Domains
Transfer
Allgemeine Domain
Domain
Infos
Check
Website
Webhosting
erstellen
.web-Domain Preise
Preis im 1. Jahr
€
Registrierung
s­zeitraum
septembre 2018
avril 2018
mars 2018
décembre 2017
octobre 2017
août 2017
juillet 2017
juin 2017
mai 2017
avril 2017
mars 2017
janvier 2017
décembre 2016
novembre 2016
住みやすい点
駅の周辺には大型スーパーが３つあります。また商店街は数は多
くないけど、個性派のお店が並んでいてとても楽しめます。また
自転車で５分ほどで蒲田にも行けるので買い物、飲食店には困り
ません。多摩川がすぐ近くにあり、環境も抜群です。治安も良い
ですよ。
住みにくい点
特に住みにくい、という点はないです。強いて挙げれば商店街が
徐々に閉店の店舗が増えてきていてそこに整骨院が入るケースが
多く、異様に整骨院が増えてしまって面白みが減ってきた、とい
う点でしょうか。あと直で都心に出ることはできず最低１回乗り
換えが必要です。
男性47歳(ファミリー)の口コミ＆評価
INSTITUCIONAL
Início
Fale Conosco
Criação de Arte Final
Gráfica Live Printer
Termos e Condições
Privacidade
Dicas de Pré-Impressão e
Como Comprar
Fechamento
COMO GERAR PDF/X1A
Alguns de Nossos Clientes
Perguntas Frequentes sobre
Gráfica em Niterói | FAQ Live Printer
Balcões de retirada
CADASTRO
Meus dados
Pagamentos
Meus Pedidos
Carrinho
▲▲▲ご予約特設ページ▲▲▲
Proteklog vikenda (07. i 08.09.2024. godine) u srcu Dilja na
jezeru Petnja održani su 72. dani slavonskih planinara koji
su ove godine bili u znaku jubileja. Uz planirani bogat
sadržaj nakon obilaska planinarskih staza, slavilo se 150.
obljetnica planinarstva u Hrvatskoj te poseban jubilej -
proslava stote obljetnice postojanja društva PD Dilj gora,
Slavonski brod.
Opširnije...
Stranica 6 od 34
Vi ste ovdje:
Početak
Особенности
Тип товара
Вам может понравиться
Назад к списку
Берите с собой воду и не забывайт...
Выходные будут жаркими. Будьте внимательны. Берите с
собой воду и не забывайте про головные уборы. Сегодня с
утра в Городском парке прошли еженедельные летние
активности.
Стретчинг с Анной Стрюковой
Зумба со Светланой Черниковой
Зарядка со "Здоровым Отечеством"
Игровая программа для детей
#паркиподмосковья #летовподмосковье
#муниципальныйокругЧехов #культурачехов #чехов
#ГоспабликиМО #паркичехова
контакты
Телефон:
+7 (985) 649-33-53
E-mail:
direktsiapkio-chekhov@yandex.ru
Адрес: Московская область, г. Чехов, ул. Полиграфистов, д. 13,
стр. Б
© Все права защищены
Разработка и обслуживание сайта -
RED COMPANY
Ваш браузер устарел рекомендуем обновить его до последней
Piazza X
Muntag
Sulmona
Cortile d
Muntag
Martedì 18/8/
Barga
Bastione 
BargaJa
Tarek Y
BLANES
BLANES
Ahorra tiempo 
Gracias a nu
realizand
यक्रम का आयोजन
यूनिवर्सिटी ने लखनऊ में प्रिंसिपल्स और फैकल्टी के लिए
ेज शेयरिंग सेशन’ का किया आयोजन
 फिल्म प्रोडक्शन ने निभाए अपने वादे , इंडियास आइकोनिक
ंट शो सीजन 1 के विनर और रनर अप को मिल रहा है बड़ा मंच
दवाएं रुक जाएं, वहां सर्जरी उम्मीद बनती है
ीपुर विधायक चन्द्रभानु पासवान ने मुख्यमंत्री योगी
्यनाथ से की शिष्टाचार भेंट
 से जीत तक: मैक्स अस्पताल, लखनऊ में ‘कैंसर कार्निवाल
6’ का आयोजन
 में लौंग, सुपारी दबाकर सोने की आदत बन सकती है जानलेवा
+---+
Please present the lines from the start of the records through the line containing "यूनिवर्सिटी ने लखनऊ" as a numbered list, leaving out any blank lines.

> [Exercise response]
1. Domains
2. Transfer
3. Allgemeine Domain
4. Domain
5. Infos
6. Check
7. Website
8. Webhosting
9. erstellen
10. .web-Domain Preise
11. Preis im 1. Jahr
12. €
13. Registrierung
14. s­zeitraum
15. septembre 2018
16. avril 2018
17. mars 2018
18. décembre 2017
19. octobre 2017
20. août 2017
21. juillet 2017
22. juin 2017
23. mai 2017
24. avril 2017
25. mars 2017
26. janvier 2017
27. décembre 2016
28. novembre 2016
29. 住みやすい点
30. 駅の周辺には大型スーパーが３つあります。また商店街は数は多
31. くないけど、個性派のお店が並んでいてとても楽しめます。また
32. 自転車で５分ほどで蒲田にも行けるので買い物、飲食店には困り
33. ません。多摩川がすぐ近くにあり、環境も抜群です。治安も良い
34. ですよ。
35. 住みにくい点
36. 特に住みにくい、という点はないです。強いて挙げれば商店街が
37. 徐々に閉店の店舗が増えてきていてそこに整骨院が入るケースが
38. 多く、異様に整骨院が増えてしまって面白みが減ってきた、とい
39. う点でしょうか。あと直で都心に出ることはできず最低１回乗り
40. 換えが必要です。
41. 男性47歳(ファミリー)の口コミ＆評価
42. INSTITUCIONAL
43. Início
44. Fale Conosco
45. Criação de Arte Final
46. Gráfica Live Printer
47. Termos e Condições
48. Privacidade
49. Dicas de Pré-Impressão e
50. Como Comprar
51. Fechamento
52. COMO GERAR PDF/X1A
53. Alguns de Nossos Clientes
54. Perguntas Frequentes sobre
55. Gráfica em Niterói | FAQ Live Printer
56. Balcões de retirada
57. CADASTRO
58. Meus dados
59. Pagamentos
60. Meus Pedidos
61. Carrinho
62. ▲▲▲ご予約特設ページ▲▲▲
63. Proteklog vikenda (07. i 08.09.2024. godine) u srcu Dilja na
64. jezeru Petnja održani su 72. dani slavonskih planinara koji
65. su ove godine bili u znaku jubileja. Uz planirani bogat
66. sadržaj nakon obilaska planinarskih staza, slavilo se 150.
67. obljetnica planinarstva u Hrvatskoj te poseban jubilej -
68. proslava stote obljetnice postojanja društva PD Dilj gora,
69. Slavonski brod.
70. Opširnije...
71. Stranica 6 od 34
72. Vi ste ovdje:
73. Početak
74. Особенности
75. Тип товара
76. Вам может понравиться
77. Назад к списку
78. Берите с собой воду и не забывайт...
79. Выходные будут жаркими. Будьте внимательны. Берите с
80. собой воду и не забывайте про головные уборы. Сегодня с
81. утра в Городском парке прошли еженедельные летние
82. активности.
83. Стретчинг с Анной Стрюковой
84. Зумба со Светланой Черниковой
85. Зарядка со "Здоровым Отечеством"
86. Игровая программа для детей
87. #паркиподмосковья #летовподмосковье
88. #муниципальныйокругЧехов #культурачехов #чехов
89. #ГоспабликиМО #паркичехова
90. контакты
91. Телефон:
92. +7 (985) 649-33-53
93. E-mail:
94. direktsiapkio-chekhov@yandex.ru
95. Адрес: Московская область, г. Чехов, ул. Полиграфистов, д. 13,
96. стр. Б
97. © Все права защищены
98. Разработка и обслуживание сайта -
99. RED COMPANY
100. Ваш браузер устарел рекомендуем обновить его до последней
101. Piazza X
102. Muntag
103. Sulmona
104. Cortile d
105. Muntag
106. Martedì 18/8/
107. Barga
108. Bastione 
109. BargaJa
110. Tarek Y
111. BLANES
112. BLANES
113. Ahorra tiempo 
114. Gracias a nu
115. realizand
116. यक्रम का आयोजन
117. यूनिवर्सिटी ने लखनऊ में प्रिंसिपल्स और फैकल्टी के लिए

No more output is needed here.